In Western Norway, a research breakthrough decades in the making is now on the path toward protecting some of the world's most vulnerable children. Scientists at the University of Bergen (UiB) and NORCE have developed technology that targets one of the leading bacterial causes of severe diarrheal disease, and it has just been licensed to the international vaccine company Valneva for further development.
The technology focuses on enterotoxigenic Escherichia coli (ETEC), a bacterium responsible for millions of diarrheal cases each year. While the illness may seem routine in wealthier countries, it poses a serious threat to children in low- and middle-income countries, where severe intestinal infections can have lasting consequences for growth and development. "ETEC infections are a major cause of diarrheal disease among children in low- and middle-income countries," said Professor Halvor Sommerfelt at UiB's Faculty of Medicine.
The journey to this moment stretches back to the 1980s, when Bergen first established an ETEC research program. In 2009, a more focused effort began, zeroing in on the human heat-stable toxin (STh) — one of the bacterium's key disease-causing molecules and one of the most stubborn targets in vaccine science. "We have not been looking for a single breakthrough," said researcher Pål Puntervoll at NORCE. "Instead, we have worked systematically to address the challenges that have made STh such a difficult vaccine target."
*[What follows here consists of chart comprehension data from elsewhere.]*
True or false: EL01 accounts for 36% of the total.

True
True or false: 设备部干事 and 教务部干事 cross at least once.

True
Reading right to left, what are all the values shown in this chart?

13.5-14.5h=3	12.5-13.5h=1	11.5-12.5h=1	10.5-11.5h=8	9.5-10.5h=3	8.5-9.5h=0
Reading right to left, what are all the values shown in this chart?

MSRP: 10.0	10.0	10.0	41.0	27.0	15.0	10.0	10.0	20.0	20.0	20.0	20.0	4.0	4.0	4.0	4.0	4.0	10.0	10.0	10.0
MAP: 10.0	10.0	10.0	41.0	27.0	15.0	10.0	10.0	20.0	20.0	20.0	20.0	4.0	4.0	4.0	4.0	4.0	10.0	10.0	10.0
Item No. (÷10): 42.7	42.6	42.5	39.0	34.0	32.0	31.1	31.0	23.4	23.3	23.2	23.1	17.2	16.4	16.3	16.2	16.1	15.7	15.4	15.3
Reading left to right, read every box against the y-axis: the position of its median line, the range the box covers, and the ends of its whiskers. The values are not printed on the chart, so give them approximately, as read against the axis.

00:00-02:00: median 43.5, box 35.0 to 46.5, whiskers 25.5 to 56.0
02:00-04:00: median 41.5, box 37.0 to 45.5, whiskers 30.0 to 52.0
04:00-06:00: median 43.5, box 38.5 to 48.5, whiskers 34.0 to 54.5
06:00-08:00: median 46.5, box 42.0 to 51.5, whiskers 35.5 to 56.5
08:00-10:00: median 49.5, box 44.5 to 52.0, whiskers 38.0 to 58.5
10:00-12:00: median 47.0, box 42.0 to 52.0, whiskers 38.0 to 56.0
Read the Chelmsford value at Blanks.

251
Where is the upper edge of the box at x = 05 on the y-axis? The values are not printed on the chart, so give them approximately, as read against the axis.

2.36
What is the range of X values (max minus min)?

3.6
The work brought together an international consortium: UiB and NORCE collaborated with Institut Pasteur, the Indian Institute of Science, Tulane University, and South Dakota State University. VIS (Vestlandets Innovasjonsselskap) facilitated the agreement with Valneva, managing the commercial rights on behalf of the research institutions.
What makes this milestone especially significant is its dual scope. The licensing agreement grants Valneva exclusive rights to advance the technology for commercial markets, but it also includes a defined pathway toward public procurement programs in low- and middle-income countries — where the need is greatest. "We are especially pleased that the agreement also supports future access in low- and middle-income countries, where the need is greatest," said Stine Fiksdal, CEO of VIS.
No broadly effective ETEC vaccine exists yet. The researchers hope their technology — built on rational design and decades of accumulated knowledge — can help change that. "Our long-term objective is to contribute to vaccines that can reduce the substantial disease burden ETEC imposes on children in low- and middle-income countries," said Sommerfelt and Puntervoll in a joint statement. "The licensing agreement with Valneva is an important step toward that goal."